§ Rendered page images
=======

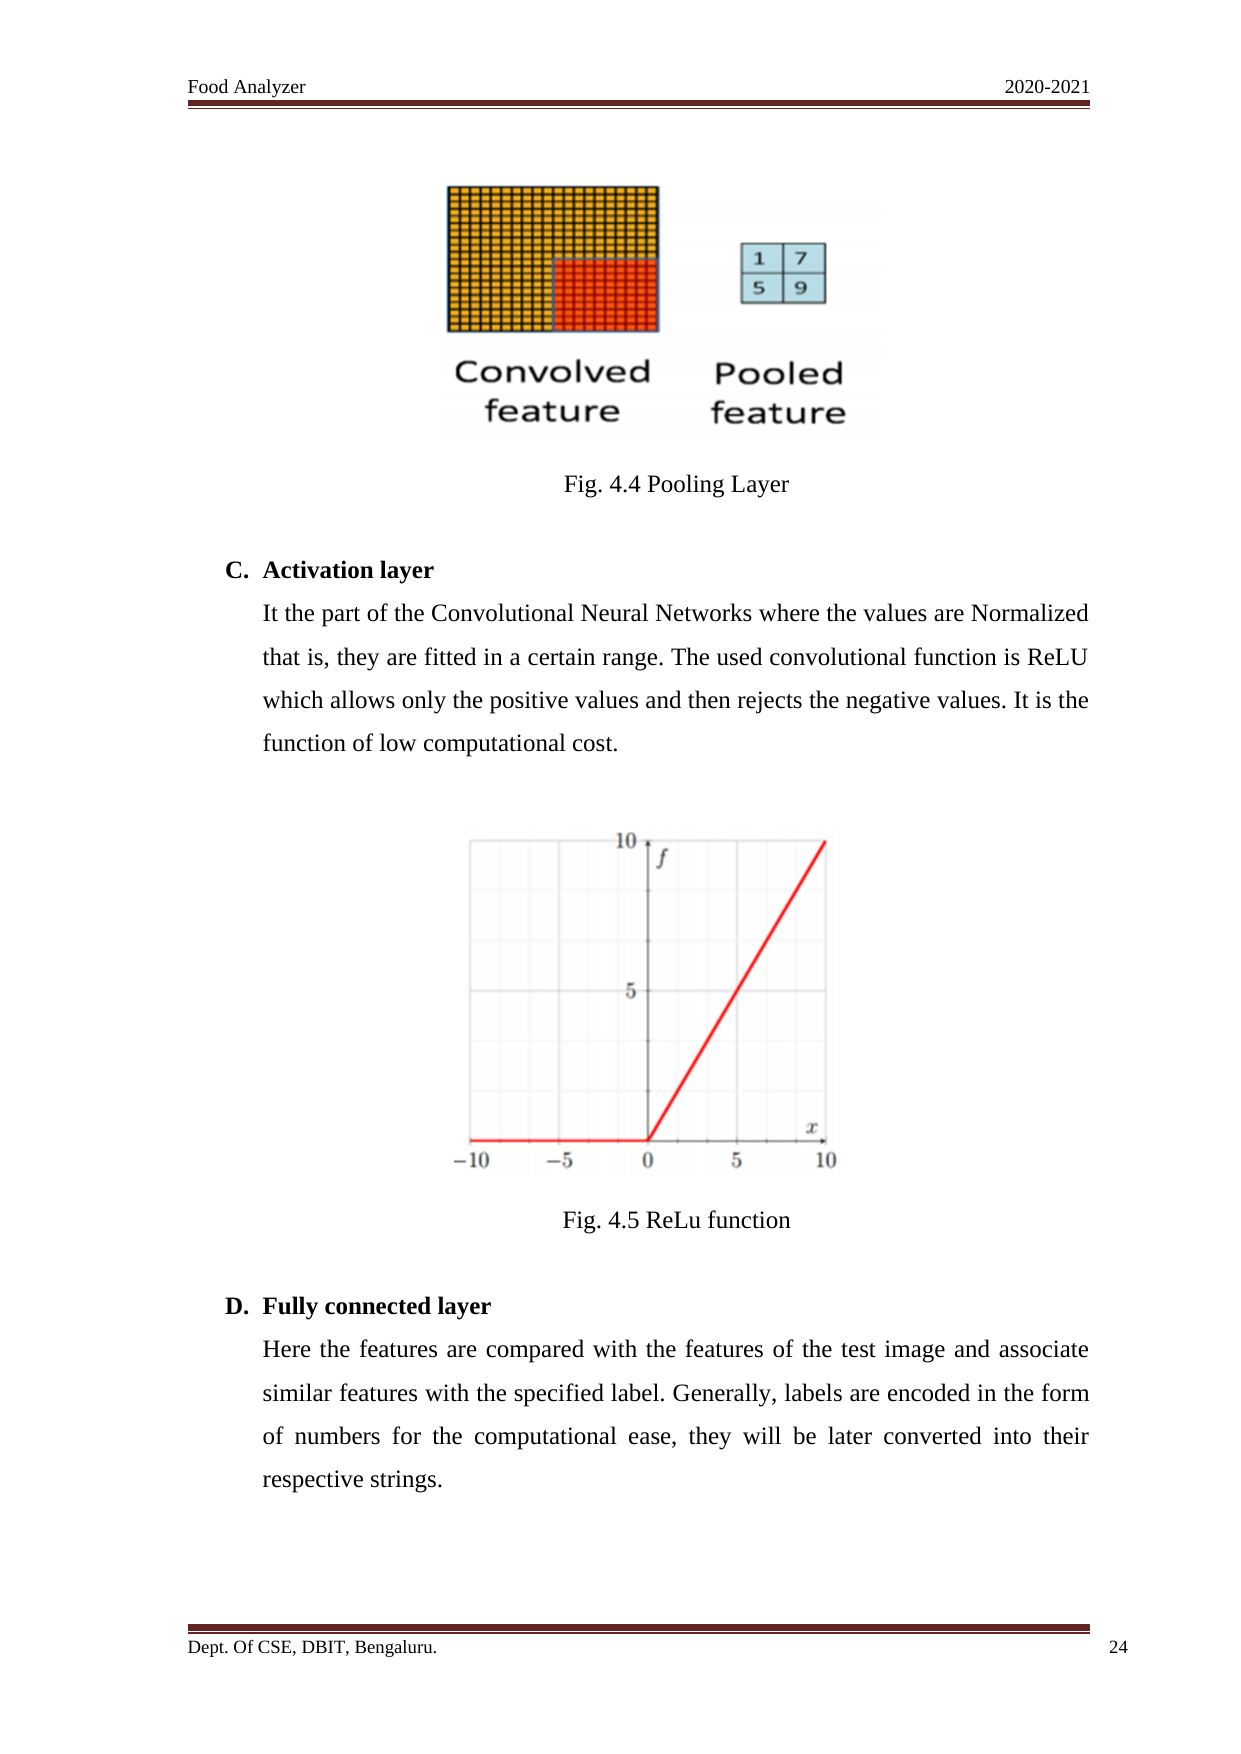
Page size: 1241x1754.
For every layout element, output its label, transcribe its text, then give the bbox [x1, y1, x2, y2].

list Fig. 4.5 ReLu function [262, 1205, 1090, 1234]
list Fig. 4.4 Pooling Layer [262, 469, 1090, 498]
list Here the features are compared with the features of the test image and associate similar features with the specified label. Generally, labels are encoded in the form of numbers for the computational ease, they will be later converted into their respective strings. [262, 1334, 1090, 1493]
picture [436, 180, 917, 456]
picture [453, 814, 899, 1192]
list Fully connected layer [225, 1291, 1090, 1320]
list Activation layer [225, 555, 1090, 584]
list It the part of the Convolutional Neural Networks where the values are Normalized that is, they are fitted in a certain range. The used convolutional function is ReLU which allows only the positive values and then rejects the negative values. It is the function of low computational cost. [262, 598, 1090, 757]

=======

§ Task details
Once the pictures are removed, write out all of the entries above exactly.

§ Task solution
Page size: 1241x1754.
For every layout element, output its label, transcribe its text, then give the bbox [x1, y1, x2, y2].

list Fig. 4.5 ReLu function [262, 1205, 1090, 1234]
list Fig. 4.4 Pooling Layer [262, 469, 1090, 498]
list Here the features are compared with the features of the test image and associate similar features with the specified label. Generally, labels are encoded in the form of numbers for the computational ease, they will be later converted into their respective strings. [262, 1334, 1090, 1493]
picture [436, 180, 917, 456]
picture [453, 814, 899, 1192]
list Fully connected layer [225, 1291, 1090, 1320]
list Activation layer [225, 555, 1090, 584]
list It the part of the Convolutional Neural Networks where the values are Normalized that is, they are fitted in a certain range. The used convolutional function is ReLU which allows only the positive values and then rejects the negative values. It is the function of low computational cost. [262, 598, 1090, 757]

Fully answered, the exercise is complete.